| Subject: AGE: Tongue-tied in East Timor
Tongue-tied in East Timor
By HAMISH McDONALD Friday 27 October 2000
The old printing presses of East Timor's biggest newspaper lie warped
and rusting, with a pair of trousers drying on a line strung between them,
in a roofless, burnt-out building in the centre of Dili.
But Suara Timor Timur, the Voice of East Timor, is not silent. From
converted worksheds and washrooms at the back of the premises comes its
successor, Suara Timor Lorosae, aiming to be the voice of the new
independent nation rather than the former Indonesian province.
In the print room, Vitalis Bau, 30, stands by the newspaper's
replacement press, the Sprint 25, a simple model that churns out the
daily's 2400 copies.
"It's very fast," says Bau. "If there is no problem from
them" he gestures towards the editorial office "we can start at
3am and finish in three hours."
But production and office space may be the least of problems for
publisher Salvador Soares and his staff. The paper is a linguistic mix-up,
switching from Indonesian to the local Tetum language to English to
Portuguese from story to story, page to page, reflecting the confused
orientations of this much-contested half-island.
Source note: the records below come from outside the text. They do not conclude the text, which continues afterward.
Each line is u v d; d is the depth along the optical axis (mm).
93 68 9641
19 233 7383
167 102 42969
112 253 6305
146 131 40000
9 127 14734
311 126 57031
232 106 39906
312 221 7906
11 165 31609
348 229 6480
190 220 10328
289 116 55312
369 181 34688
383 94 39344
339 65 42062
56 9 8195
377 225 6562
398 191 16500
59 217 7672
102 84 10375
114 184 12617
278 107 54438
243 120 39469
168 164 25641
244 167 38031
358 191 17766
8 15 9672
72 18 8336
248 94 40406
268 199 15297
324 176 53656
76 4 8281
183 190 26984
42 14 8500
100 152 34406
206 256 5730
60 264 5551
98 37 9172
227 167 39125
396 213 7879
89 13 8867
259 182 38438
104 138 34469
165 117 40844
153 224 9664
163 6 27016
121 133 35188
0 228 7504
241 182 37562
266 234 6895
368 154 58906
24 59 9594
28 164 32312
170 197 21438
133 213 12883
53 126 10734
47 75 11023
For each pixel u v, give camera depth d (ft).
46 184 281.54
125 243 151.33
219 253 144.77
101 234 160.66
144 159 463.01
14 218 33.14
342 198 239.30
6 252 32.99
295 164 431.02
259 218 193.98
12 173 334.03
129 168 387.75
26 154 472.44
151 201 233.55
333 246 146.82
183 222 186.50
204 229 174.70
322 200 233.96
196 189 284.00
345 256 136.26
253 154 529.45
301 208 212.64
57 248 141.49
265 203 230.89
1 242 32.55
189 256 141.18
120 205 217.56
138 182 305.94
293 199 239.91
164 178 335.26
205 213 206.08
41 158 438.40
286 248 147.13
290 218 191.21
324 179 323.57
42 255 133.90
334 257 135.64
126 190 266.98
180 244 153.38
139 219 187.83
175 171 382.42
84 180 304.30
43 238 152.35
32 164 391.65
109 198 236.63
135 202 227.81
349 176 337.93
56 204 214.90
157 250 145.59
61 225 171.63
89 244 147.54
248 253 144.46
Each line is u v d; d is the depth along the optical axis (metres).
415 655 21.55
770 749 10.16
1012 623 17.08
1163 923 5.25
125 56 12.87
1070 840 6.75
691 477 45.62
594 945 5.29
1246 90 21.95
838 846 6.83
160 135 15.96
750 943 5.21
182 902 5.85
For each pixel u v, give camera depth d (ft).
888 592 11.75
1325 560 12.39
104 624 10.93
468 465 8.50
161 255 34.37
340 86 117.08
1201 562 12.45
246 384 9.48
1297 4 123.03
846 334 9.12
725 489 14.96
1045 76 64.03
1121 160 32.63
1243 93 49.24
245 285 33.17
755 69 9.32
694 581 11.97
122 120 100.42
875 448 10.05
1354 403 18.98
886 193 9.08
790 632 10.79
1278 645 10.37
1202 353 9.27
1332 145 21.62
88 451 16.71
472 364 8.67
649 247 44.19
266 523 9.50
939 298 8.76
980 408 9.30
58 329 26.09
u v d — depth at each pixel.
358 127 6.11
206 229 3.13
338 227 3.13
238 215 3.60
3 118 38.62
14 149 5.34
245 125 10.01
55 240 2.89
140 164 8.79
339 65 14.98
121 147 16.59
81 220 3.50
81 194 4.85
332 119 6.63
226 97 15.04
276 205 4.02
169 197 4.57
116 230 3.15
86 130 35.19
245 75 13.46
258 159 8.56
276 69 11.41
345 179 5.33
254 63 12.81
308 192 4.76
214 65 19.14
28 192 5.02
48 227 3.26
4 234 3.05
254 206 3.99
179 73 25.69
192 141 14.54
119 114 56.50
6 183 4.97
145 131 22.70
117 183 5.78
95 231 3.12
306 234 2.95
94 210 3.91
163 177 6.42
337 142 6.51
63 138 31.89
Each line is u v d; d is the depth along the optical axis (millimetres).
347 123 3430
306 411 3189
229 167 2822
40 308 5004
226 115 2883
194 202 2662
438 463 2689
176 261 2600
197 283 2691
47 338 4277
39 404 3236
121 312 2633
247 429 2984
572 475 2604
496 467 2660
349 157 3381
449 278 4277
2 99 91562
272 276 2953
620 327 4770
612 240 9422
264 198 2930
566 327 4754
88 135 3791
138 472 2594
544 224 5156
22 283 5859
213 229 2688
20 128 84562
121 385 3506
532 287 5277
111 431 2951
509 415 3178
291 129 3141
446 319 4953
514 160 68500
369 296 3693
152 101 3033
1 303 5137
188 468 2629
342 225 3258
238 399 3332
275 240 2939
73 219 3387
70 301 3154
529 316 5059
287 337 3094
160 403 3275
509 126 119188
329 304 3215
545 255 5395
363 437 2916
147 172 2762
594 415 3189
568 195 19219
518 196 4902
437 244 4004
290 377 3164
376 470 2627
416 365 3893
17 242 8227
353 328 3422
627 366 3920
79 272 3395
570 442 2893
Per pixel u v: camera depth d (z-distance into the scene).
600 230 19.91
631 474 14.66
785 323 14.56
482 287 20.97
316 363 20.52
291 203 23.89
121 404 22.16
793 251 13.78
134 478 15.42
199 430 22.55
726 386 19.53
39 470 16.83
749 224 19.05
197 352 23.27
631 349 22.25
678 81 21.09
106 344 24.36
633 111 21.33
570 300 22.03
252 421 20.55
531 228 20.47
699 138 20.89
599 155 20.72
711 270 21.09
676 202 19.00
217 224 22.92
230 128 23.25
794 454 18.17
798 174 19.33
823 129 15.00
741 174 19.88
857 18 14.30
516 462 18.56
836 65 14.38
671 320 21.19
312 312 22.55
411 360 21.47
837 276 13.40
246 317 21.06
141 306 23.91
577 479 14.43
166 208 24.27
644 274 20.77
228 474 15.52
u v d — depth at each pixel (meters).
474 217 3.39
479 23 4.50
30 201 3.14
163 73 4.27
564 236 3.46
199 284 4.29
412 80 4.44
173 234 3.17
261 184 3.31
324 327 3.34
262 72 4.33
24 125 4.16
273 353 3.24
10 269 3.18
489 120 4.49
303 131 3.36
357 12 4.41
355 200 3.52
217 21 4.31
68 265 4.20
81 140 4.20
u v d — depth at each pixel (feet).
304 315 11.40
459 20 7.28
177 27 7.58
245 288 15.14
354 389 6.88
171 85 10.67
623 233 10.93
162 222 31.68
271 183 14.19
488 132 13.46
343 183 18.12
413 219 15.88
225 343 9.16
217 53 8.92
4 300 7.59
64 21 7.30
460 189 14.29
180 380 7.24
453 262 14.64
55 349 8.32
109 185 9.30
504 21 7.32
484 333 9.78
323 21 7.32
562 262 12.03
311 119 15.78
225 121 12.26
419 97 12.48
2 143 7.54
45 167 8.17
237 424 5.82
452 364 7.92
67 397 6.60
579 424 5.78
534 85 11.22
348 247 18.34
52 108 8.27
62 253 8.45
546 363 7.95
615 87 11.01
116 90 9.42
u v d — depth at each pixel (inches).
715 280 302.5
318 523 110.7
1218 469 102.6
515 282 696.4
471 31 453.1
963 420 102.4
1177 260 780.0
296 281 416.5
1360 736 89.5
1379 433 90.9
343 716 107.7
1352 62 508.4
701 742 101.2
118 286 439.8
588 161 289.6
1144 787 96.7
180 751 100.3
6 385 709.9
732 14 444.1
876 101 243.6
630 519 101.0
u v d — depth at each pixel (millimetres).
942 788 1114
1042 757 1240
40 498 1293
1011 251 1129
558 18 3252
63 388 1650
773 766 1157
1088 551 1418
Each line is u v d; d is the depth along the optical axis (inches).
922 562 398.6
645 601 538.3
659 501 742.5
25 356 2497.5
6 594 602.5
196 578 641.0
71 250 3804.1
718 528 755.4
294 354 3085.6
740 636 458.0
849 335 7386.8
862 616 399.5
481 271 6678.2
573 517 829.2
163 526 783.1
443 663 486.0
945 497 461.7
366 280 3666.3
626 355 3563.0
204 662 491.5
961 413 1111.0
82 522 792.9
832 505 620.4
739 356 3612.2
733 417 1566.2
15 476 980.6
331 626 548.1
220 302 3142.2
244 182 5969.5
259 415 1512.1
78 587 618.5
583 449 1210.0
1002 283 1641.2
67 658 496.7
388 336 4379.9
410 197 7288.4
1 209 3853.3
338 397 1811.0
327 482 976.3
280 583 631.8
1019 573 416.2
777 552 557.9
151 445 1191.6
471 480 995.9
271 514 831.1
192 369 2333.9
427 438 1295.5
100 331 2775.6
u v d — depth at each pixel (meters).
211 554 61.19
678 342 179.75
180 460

Reconstructing East Timor's buildings and infrastructure from the
wreckage left after 24 years of occupation may turn out to be easier than
building a political culture. In particular, there is no ready answer to
the question: What language will be spoken?
Having returned from the jungles, prisons and places of exile after
those 24 years, Xanana Gusmao's leadership in the National Council of East
Timor Resistance recently declared Portuguese the official language.
Portugal, stricken by a wave of sympathy for the colony its governor
abandoned in 1975, has rallied to the cause. It has sent 150 volunteer
teachers to help reintroduce Portuguese as the teaching medium in the
schools.
In the new school year (due to start on October1 but running late), the
first two primary grades will be taught in Portuguese, those above them in
Indonesian (with textbooks hastily revised to exclude Indonesian
nationalist ideology). By 2004-5, it is hoped, Portuguese will have
completely replaced Indonesian in schools.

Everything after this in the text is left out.